Sentencing hearing for Victoria fraudster adjourned until March
Jan 28 2012
The sentencing hearing for a former advertising sales rep at Chek TV who defrauded friends in the business community out of $235,000 to finance his gambling addiction will continue March 15 and 16.
Michael Muir has pleaded guilty to five counts of fraud over $5,000 between June 2007 and January 2009.
At his sentencing hearing, which began Jan.10, Crown prosecutor Laura Ford told B.C. Supreme Court Justice Robert Johnston that the offences were a classic Ponzi scheme — a form of fraud in which belief in a nonexistent business venture is fostered by the payment of quick returns to the first investors from money paid by subsequent investors.
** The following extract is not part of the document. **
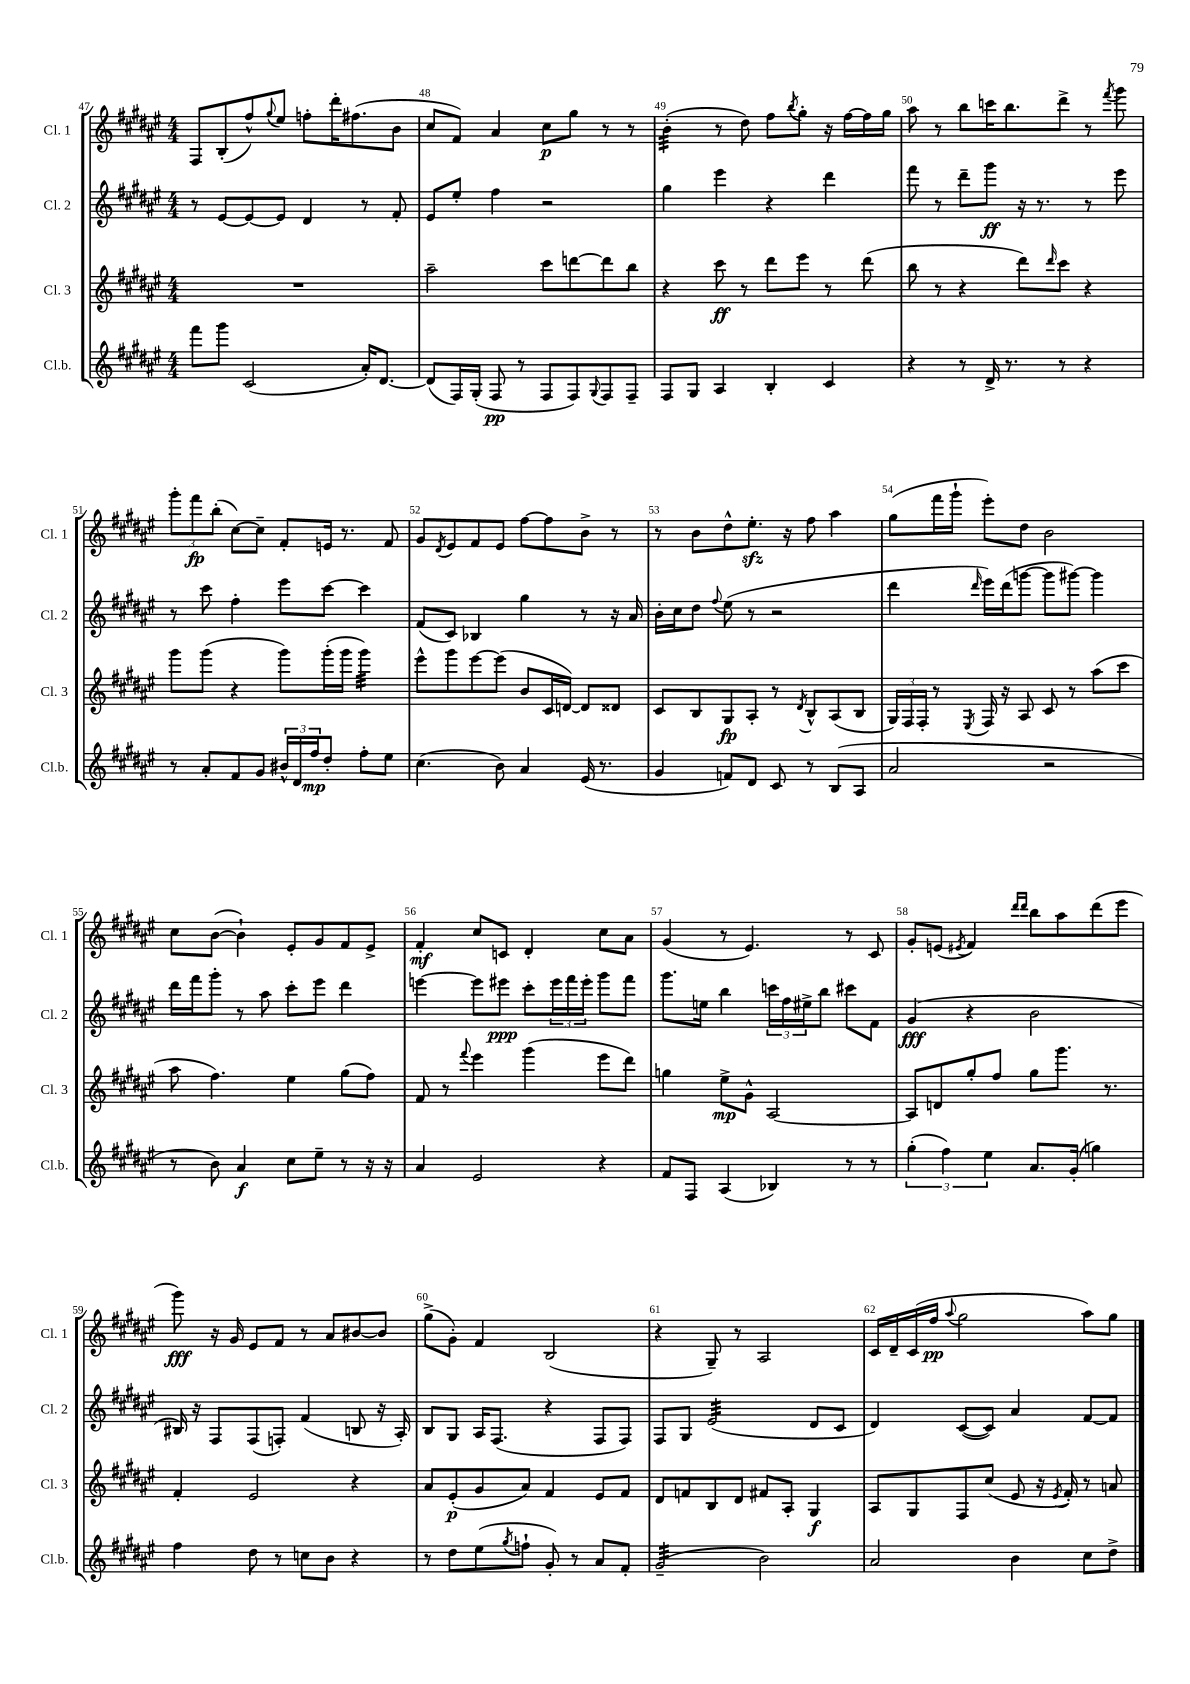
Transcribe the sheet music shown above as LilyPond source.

Ford asked Johnston to impose a prison sentence of two to 21⁄2 years.
Muir, who was a respected member of the media business community, persuaded friends he met in the business world to give him money, Ford said.
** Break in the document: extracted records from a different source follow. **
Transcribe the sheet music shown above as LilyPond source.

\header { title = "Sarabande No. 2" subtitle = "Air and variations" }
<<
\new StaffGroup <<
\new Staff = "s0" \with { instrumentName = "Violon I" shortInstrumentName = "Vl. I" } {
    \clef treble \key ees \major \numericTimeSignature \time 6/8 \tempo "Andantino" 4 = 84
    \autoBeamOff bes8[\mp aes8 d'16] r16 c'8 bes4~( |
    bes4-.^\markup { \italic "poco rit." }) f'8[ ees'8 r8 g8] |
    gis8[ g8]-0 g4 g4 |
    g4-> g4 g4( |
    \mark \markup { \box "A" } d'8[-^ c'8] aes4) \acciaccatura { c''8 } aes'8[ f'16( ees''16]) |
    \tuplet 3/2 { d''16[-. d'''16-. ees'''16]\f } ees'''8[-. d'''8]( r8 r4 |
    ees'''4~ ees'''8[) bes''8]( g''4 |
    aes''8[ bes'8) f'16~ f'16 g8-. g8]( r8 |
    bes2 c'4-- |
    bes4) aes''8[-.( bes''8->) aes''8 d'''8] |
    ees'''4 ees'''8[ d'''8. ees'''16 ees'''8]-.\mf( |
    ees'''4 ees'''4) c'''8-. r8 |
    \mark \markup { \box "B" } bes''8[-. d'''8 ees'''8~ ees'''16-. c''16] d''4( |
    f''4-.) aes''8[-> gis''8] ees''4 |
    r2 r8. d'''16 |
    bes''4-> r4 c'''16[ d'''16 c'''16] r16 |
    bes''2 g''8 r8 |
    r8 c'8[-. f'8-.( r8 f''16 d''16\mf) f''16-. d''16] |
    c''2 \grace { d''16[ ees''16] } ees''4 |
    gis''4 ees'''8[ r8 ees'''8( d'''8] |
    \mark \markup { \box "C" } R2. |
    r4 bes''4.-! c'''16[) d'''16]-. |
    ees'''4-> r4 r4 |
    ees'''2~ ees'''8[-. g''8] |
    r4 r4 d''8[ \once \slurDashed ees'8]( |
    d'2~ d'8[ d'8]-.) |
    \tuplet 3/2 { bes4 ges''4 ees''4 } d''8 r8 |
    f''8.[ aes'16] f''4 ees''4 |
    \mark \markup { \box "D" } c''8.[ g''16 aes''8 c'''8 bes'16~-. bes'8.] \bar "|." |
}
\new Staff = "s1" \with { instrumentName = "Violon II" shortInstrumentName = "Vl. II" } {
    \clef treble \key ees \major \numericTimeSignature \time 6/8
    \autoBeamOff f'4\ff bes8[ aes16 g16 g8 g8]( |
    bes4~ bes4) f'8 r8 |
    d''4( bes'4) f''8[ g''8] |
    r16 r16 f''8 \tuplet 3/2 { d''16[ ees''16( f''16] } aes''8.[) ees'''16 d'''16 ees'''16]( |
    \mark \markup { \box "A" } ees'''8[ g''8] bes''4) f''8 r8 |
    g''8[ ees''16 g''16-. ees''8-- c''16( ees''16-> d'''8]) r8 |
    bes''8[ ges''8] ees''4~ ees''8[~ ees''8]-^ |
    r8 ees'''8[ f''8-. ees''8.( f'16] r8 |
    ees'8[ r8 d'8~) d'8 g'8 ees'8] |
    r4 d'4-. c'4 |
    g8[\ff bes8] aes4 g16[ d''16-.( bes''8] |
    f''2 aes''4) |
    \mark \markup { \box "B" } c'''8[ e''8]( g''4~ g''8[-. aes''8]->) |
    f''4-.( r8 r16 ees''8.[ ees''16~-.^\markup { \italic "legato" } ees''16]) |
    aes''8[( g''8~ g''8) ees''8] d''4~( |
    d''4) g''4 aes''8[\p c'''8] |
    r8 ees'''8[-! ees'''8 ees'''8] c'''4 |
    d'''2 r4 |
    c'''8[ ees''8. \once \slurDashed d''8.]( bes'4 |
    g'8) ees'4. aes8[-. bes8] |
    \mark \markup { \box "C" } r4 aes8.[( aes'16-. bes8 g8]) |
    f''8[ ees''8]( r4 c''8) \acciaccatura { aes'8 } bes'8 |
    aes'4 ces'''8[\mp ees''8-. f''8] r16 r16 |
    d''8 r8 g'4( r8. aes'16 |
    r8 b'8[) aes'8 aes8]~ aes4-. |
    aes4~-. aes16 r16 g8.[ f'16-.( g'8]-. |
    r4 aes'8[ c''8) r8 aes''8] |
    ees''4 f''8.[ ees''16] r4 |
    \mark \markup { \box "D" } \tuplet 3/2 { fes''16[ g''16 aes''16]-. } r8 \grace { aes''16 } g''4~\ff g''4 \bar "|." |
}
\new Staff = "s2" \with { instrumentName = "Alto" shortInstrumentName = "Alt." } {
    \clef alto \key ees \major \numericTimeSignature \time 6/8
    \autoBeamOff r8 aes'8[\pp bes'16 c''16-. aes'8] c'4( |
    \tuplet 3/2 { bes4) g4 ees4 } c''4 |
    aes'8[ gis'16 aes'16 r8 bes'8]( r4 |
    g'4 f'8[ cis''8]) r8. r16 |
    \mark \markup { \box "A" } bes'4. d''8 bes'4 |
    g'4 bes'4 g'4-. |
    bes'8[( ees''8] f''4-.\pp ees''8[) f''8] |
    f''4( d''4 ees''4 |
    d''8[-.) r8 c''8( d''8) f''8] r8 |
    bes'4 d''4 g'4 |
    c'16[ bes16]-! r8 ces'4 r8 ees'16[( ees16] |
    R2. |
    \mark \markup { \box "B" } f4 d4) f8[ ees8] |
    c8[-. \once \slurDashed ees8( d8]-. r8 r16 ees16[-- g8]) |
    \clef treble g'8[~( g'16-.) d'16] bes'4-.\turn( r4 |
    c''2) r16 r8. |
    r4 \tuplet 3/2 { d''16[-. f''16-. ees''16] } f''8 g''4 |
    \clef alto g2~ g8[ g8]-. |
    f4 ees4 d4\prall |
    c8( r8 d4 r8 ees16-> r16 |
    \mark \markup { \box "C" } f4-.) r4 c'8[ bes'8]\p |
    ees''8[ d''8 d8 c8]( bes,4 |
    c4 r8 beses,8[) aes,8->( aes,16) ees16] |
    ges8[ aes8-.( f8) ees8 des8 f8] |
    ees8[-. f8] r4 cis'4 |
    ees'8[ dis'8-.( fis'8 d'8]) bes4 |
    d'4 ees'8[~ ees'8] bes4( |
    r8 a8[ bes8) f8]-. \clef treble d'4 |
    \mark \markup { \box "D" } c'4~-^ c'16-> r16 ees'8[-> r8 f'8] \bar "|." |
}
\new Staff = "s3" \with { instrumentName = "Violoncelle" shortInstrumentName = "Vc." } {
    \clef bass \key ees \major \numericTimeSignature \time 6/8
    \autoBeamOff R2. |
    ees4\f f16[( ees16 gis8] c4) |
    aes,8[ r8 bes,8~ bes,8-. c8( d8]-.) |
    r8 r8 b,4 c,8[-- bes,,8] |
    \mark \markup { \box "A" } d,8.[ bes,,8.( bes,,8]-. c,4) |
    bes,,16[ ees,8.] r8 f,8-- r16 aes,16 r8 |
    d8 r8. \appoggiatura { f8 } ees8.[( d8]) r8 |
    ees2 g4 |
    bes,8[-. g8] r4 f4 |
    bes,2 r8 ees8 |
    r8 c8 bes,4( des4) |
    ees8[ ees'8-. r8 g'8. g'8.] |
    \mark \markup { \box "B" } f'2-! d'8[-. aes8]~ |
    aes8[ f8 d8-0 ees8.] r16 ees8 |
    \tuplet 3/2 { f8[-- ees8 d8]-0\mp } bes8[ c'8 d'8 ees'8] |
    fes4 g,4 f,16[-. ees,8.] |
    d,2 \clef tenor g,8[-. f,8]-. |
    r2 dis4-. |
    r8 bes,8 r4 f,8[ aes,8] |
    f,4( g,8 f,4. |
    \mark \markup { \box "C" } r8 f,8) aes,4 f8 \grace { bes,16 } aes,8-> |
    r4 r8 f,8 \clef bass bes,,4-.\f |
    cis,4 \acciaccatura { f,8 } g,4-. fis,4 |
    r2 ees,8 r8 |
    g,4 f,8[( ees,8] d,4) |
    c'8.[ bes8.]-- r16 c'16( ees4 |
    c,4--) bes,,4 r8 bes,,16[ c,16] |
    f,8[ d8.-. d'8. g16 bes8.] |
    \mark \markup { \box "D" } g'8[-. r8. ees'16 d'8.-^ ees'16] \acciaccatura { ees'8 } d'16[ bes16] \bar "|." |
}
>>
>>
Muir told them he was buying a large number of flatscreen TVs from a supplier and selling them to high-end hotels. He promised them a 20 per cent return on their money within a few months.
The frauds were sophisticated, with Muir creating false documents using letterhead for the flatscreen TV company, Ford said. Initially the "investors" saw a return on profit, although it was rolled over into the next purchase of TVs.
"Multiple fictitious deals were concocted by Mr. Muir," Ford said. "But all the money was spent on gambling and it all came crashing down in a cascade of lies and excuses in February 2009."
The hearing was adjourned to allow lawyers to make submissions on restitution — how much Muir owes his victims. Johnston also asked counsel for submissions on whether Muir was in a position of trust when he committed the offences.